- SOURCE PASSAGE
I have been told this works, so I assume I am the only one affected by this error. For me and apparently only me, 12.1 will not accept a key on ssh login. So no need to fix the man page but I thought I would document these system as the sole anomaly. Calling system: uname -a FreeBSD artemis.boltsys.com 11.3-RELEASE-p5 FreeBSD 11.3-RELEASE-p5 #0: Tue Nov 12 08:59:04 UTC 2019 root@amd64-builder.daemonology.net:/usr/obj/usr/src/sys/GENERIC amd64 ls .ssh/ ./ id_rsa id_rsa3 ../ id_rsa.pub id_rsa3.pub authorized_keys2 id_rsa2 known_hosts config id_rsa2.pub oldkeys/ Called system: uname -a FreeBSD freeport.boltsys.com 12.1-RELEASE-p8 FreeBSD 12.1-RELEASE-p8 GENERIC amd64 ls .ssh ./ config known_hosts ../ id_rsa authorized_keys2 id_rsa.pub ====================== On artemis: ssh freeport Password for doug@freeport.boltsys.com: =============== freeport:~> mv .ssh/authorized_keys2 .ssh/authorized_keys freeport:~> ls .ssh/ ./ config known_hosts ../ id_rsa authorized_keys id_rsa.pub ========================= and back to artemis artemis:~> ssh freeport X11 forwarding request failed on channel 0 Last login: Wed Aug 26 00:44:55 2020 from 192.168.2.102 FreeBSD 12.1-RELEASE-p8 GENERIC Welcome to FreeBSD! Release Notes, Errata: https://www.FreeBSD.org/releases/ Security Advisories: https://www.FreeBSD.org/security/ FreeBSD Handbook: https://www.FreeBSD.org/handbook/ FreeBSD FAQ: https://www.FreeBSD.org/faq/ Questions List: https://lists.FreeBSD.org/mailman/listinfo/freebsd-questions/ FreeBSD Forums: https://forums.FreeBSD.org/ Documents installed with the system are in the /usr/local/share/doc/freebsd/ directory, or can be installed later with: pkg install en-freebsd-doc For other languages, replace "en" with a language code like de or fr. Show the version of FreeBSD installed: freebsd-version ; uname -a Please include that output and any error messages when posting questions. Introduction to manual pages: man man FreeBSD directory layout: man hier Edit /etc/motd to change this login announcement. If you'd like to keep track of applications in the FreeBSD ports tree, take a look at FreshPorts; https://www.freshports.org/ But since I am obviously making this up, you can close this one also
Hi, I'm sorry for closing PR 248439 abruptly - I should have waited longer for feedback. Per that PR, the default sshd in 12.1 configuration will ignore authorized_keys2. 12.1 sets "AuthorizedKeysFile .ssh/authorized_keys" in /etc/ssh/sshd_config, i.e., it overrides OpenSSH's default. This seems to match the behaviour you are describing. Are you using a non-default configuration?

- Absolute pixel coordinate data
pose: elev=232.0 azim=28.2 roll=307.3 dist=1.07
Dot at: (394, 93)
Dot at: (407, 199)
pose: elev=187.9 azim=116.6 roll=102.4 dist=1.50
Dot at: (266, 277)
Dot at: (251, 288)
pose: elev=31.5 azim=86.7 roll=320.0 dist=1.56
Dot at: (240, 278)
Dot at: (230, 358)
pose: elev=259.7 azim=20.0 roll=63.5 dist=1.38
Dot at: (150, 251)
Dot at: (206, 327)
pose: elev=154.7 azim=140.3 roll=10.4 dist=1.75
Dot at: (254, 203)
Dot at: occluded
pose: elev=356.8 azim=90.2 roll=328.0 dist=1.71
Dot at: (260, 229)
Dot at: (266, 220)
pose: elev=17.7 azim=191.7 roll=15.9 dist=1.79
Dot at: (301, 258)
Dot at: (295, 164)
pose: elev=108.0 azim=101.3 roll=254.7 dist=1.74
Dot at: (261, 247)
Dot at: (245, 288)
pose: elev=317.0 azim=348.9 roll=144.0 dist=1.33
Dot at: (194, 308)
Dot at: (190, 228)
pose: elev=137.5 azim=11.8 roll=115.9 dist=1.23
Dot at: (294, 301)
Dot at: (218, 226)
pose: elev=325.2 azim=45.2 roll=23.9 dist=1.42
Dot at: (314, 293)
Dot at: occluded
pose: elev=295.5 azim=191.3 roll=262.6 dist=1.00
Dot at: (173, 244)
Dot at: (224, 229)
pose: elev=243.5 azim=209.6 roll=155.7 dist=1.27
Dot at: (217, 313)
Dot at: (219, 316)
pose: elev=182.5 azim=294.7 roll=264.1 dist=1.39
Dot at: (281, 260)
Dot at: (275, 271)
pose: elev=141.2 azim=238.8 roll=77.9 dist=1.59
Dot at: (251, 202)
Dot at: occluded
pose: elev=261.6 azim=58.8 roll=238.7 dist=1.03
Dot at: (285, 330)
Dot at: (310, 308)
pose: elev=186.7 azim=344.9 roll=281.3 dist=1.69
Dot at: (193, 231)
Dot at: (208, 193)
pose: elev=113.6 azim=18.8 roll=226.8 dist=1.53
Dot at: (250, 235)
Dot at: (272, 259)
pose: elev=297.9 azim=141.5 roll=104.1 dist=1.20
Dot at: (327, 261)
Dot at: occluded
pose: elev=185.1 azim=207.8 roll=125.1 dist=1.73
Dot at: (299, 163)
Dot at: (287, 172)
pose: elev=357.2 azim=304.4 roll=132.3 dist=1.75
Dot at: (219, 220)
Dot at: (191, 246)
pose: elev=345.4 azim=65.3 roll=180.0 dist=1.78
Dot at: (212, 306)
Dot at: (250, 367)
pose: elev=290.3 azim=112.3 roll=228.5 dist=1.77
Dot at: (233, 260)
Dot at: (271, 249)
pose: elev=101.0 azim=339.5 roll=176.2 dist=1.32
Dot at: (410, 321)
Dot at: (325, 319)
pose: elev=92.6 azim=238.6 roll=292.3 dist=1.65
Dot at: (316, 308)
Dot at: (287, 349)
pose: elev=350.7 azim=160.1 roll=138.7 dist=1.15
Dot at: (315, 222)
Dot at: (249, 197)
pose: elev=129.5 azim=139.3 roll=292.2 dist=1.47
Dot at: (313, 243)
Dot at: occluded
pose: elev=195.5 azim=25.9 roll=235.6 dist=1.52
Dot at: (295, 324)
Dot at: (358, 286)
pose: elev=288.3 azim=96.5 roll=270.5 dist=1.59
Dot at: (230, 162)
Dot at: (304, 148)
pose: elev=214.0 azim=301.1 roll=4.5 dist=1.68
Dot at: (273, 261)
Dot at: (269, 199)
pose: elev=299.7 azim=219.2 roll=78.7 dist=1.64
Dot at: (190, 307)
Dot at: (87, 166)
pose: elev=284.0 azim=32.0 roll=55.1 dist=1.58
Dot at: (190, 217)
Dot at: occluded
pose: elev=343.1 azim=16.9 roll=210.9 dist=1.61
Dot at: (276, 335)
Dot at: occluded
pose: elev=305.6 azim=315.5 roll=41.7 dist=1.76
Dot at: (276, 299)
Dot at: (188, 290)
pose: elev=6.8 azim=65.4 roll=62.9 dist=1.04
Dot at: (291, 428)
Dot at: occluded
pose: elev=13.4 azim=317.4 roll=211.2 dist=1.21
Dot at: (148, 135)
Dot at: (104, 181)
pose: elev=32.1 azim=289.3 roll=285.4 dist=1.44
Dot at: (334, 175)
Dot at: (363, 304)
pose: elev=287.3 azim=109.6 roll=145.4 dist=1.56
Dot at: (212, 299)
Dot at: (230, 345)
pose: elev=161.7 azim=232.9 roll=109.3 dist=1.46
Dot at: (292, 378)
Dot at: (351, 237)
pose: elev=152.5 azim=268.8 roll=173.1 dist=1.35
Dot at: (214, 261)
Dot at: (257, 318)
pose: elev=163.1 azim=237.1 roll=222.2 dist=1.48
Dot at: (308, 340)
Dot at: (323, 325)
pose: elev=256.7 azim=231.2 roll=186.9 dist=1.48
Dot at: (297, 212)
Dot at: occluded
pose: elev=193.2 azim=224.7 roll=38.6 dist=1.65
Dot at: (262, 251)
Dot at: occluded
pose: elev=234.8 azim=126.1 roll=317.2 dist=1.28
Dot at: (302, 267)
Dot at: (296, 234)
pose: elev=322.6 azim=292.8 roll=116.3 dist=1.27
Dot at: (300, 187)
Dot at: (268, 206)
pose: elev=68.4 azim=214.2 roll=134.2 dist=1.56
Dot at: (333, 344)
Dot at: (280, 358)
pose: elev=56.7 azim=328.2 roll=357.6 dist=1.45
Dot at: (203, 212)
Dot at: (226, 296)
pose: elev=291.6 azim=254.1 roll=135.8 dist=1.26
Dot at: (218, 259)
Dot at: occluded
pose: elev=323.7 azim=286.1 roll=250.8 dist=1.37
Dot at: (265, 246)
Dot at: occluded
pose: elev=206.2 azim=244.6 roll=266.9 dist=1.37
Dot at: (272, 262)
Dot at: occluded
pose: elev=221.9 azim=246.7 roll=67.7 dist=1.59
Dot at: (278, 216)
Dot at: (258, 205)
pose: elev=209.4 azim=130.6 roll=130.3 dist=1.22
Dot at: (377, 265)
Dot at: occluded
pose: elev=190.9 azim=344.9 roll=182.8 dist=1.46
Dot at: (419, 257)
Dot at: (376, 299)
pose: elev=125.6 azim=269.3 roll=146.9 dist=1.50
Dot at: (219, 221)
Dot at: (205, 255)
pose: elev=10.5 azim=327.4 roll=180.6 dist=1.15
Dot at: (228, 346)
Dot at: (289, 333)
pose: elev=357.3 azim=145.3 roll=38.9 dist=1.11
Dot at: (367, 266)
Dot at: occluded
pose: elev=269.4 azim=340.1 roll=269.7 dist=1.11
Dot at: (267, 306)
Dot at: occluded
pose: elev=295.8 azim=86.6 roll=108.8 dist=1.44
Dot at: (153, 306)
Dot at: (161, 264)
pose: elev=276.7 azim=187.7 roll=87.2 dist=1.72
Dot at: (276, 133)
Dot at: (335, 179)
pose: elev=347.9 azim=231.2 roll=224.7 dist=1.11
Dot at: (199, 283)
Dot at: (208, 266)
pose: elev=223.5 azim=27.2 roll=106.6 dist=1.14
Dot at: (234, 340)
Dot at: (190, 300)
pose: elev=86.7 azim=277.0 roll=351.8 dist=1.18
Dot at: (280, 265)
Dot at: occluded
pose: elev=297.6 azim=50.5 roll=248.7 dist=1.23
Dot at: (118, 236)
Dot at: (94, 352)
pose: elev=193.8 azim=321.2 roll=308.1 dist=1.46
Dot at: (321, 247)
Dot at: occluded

- BRIEF 1
List the files in the .ssh directory on freeport after the mv command in the SSH login thread was run. Leave out "./" and "../".
- BRIEF 2
Answer these questions from the SSH login thread:
(a) Which PR number was closed abruptly?
(b) What FreeBSD release and patch level does artemis run?
(c) When was the last login according to the message shown after the successful ssh, and from what address?
- BRIEF 3
Continue the SSH login thread on the ignored authorized_keys2 file from the point where it stops.

- ANSWER AREA 1
- config
- known_hosts
- id_rsa
- authorized_keys
- id_rsa.pub

- ANSWER AREA 2
(a) PR 248439
(b) 11.3-RELEASE-p5
(c) Wed Aug 26 00:44:55 2020, from 192.168.2.102

- ANSWER AREA 3
As far as I can tell your example functions as expected: you cannot connect with keys in .ssh/authorized_keys2, and can with keys in .ssh/authorized_keys. Again, from sshd(8): > AuthorizedKeysFile specifies the files containing public keys for public > key authentication; if this option is not specified, the default is > ~/.ssh/authorized_keys and ~/.ssh/authorized_keys2. But the option *is* specified in the default /etc/sshd_config file: # The default is to check both .ssh/authorized_keys and .ssh/authorized_keys2 # but this is overridden so installations will only check .ssh/authorized_keys AuthorizedKeysFile .ssh/authorized_keys If have no AuthorizedKeysFile setting in your sshd configuration the compiled-in default is ~/.ssh/authorized_keys and ~/.ssh/authorized_keys2. If you *do* have an AuthorizedKeysFile in your sshd configuration (/etc/ssh/sshd_config) that takes precedence over the default compiled into sshd.
Closing as no feedback was received in response to comment #1.